Compiti da svolgere ::
a - Nel testo su tempo, storia ed esperienza, quale diventa la forma della nuova modalità esperienziale del tempo propria della modernità?
b - Continua il testo su tempo, storia ed esperienza partendo dopo la sua ultima frase.

Ogni concezione della storia è sempre data insieme con una certa esperienza del tempo che è implicita in essa, che la condiziona e che si tratta, appunto, di portare alla luce. Parimenti ogni cultura è innanzitutto una certa esperienza del tempo e una nuova cultura non è possibile senza un mutamento di questa esperienza[1].
Seguendo il ragionamento di Agamben possiamo osservare in quale misura tempo e storia siano concetti legati da una relazione ambivalente, al cui centro appare in tutta evidenza l’azione decisiva dell’esperienza. Ciò suggerisce l’esigenza di ribaltare il piano dell’analisi, e perseguire la concezione della Storia partendo non tanto da un’idea astratta del tempo, bensì dall’indagine della sua esperienza concreta. Un assunto teorico di questo genere apre il campo a un ricchissimo bacino di questioni, tutte orbitanti intorno alla natura problematica e sfuggente dell’esperienza corrente. Già nel 1978, l’epoca di uscita del saggio citato, Agamben pensava alla modernità come un’epoca capace di distruggere il concetto di esperienza, almeno nel suo significato tradizionale[2]. Secondo il filosofo, la ragione di tale atrofia dell’esperienza[3] risiedeva nella natura profonda della modernità occidentale, ovvero nella sua vocazione alla ciclica distruzione e riconfigurazione di qualsiasi significato e di qualsiasi autorità. Da ciò non può che fuoriuscire un modello di esperienza del tempo differente rispetto a quello immutabile e continuo delle società tradizionali. La forma di questa nuova modalità esperienziale del tempo, propria della modernità, diviene dunque la moda. Solo da questo tipo di idea “formale” del tempo è possibile pensare una concezione della storia adatta al presente[4]. Di conseguenza qualsiasi approccio teorico allo studio della storia non può che risultare mutato.

Righe dei dati ::
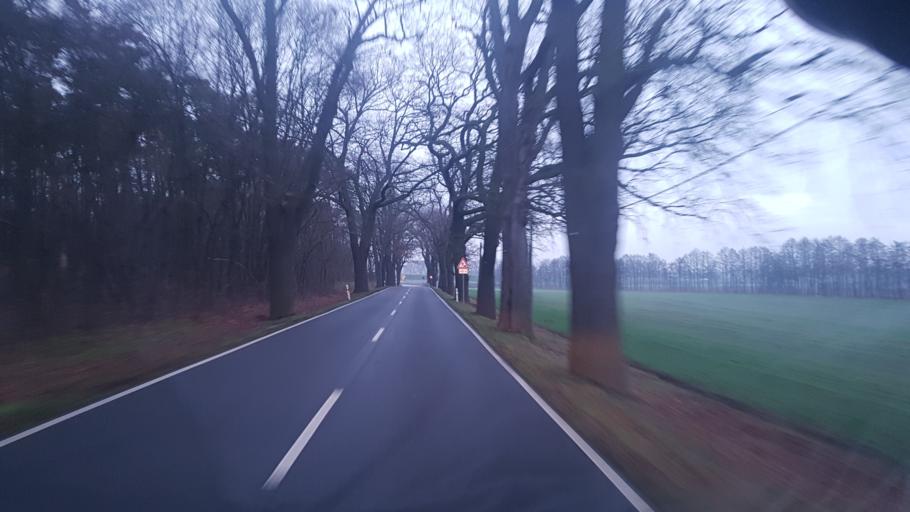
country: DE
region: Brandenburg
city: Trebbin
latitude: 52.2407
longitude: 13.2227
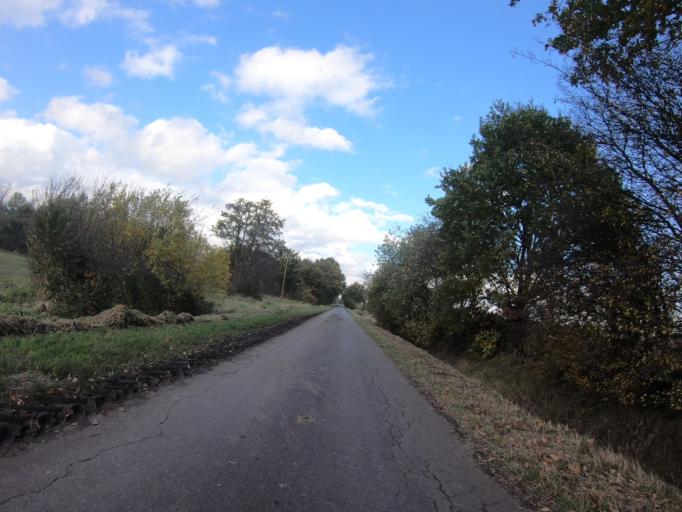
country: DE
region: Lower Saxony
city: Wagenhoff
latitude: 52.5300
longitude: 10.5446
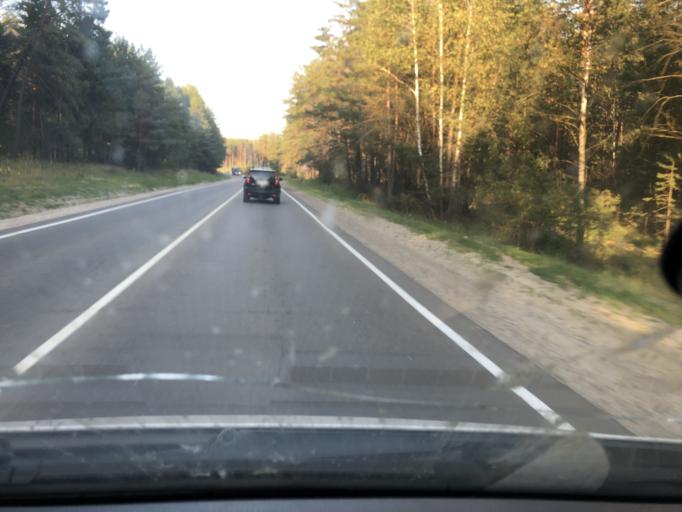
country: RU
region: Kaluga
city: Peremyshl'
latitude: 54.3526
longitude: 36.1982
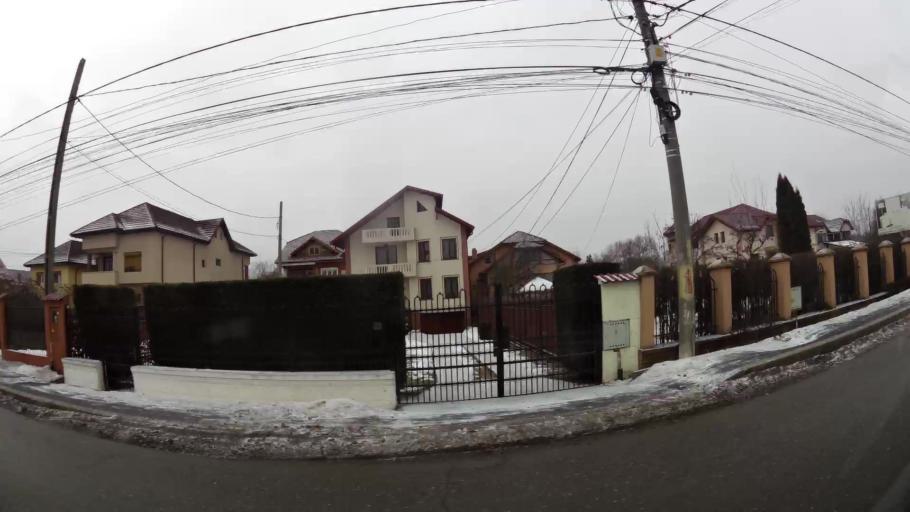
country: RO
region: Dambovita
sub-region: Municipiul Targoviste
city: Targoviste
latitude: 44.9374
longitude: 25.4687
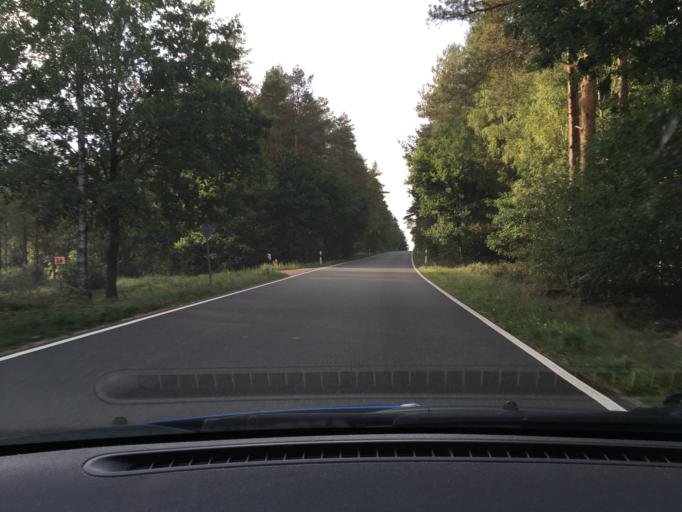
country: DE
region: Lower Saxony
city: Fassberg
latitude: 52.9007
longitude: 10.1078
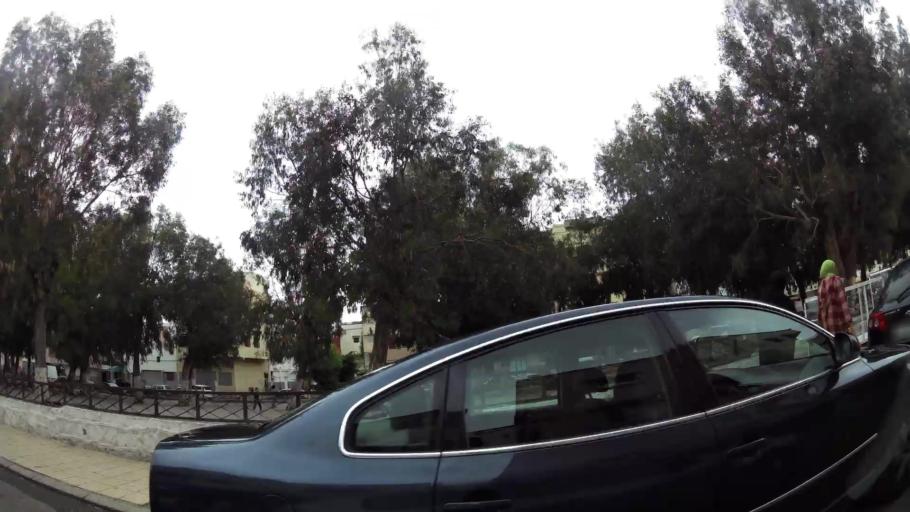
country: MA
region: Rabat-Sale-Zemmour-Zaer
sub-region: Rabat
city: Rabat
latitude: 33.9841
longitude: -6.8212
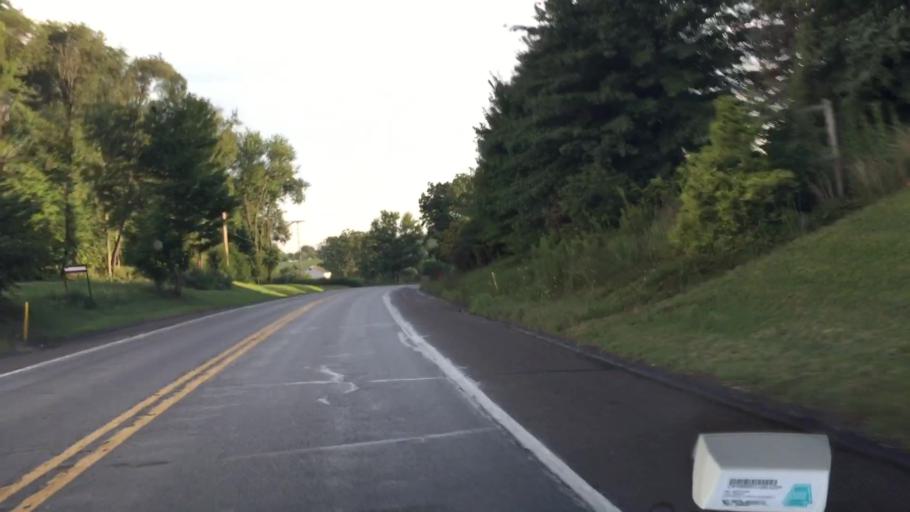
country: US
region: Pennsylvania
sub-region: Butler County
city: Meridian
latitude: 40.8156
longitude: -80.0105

Risposte all'esercizio ::
a - La moda.

b -
Posto in quest’ordine, il rapporto esistente nella modernità tra esperienza del tempo e concezione della storia deve includere tra i suoi elementi fondamentali anche l’armamentario tecnoculturale, e con esso i dispositivi della comunicazione, che l’occidente ha prodotto nell’epoca in questione. Il ruolo svolto dai media moderni nel processo di distruzione dell’esperienza che ha in mente Agamben è comprensibile, ad esempio, nella spiegazione che Walter Benjamin offre del rapporto tra il lettore e il giornale quotidiano:
Se la stampa si proponesse di far sì che il lettore possa appropriarsi delle sue informazioni come di una parte della sua esperienza, mancherebbe interamente il suo scopo. Ma il suo intento è proprio l’opposto, ed essa lo raggiunge. È quello di escludere rigorosamente gli eventi dall’ambito in cui potrebbero colpire l’esperienza del lettore[5].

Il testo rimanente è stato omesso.